Born in the parish of Cloone in county Leitrim, John was the son of a small farmer and Roman Catholic. He completed his education in local schools before pursuing a teaching career. From 1881, he lived in New York for a few years. McDonald married his wife Mary c. 1886, and they raised eight children, named Michael, Patrick, Mary, John, Anne, Charles, and two unknown. The family lived at Cloonboniagh South townland near Dromod in county Leitrim, John running a farm whilst holding down a job as schoolteacher in county Longford. He died October 1932, and many of his children emigrated to America.

==Poetry==
An Irish cultural nationalist, McDonald contributed verse to periodicals such as "United Ireland", "Weekly News", "Young Ireland", "Weekly National Press (1891–2)", and to local newspapers in county Leitrim and county Longford. While living in America for a time, he published poetry in the "Irish World of New York". McDonald's sole book, a collection of poetry titled "Irish National Poems", was published in 1886. He wrote most of his poetry in his spare time, mainly at night or Sunday evenings, explaining his motivation thus-

- "I am, therefore, obliged to place my unpretending little work before the public "with all its faults". However, I trust my readers will bear in mind that my aim has ever been to infuse hope and courage into the hearts and minds of my countrymen, and to hasten, as far as in my power lay, Ireland's deliverance, so that the good object the author had in view may outweigh the defects in the workmanship" J M'D. 1886.".

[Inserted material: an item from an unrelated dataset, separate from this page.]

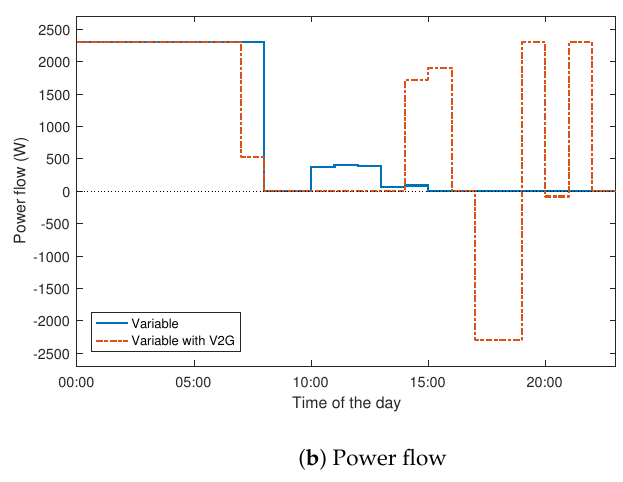
Figure 7. Charge schedule with and without V2G.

One copy of the book is kept at Keenans Hotel -Tarmonbarry in county Roscommon, and another copy is kept in the archives of the National Library of Ireland in Dublin. Reprints of his poems appeared in the Leitrim Observer newspaper during the 1960s. All his poems usually appeared with the signature "J. McD. (Dromod)".

==Land League==
McDonald was an Irish nationalist, supporting the Irish National Land League movement. Writing to John Devoy in 1881, John Sexton enthused "before I ever had the pleasure of meeting Mr McDonald, I knew him through my connection with the Dublin press, as a graceful and frank writer, both in prose and verse ... indeed I am aware that he has been a tower of strength to the Land League cause in Leitrim, his native county".

==List of works==

- Irish National Poems, Dublin, Sealy, Bryers & Walker, 1886. Bound with green cloth, title and author appear in gilt on upper cover and a gilt harp and bunch of shamrock in centre, gilt title on spine.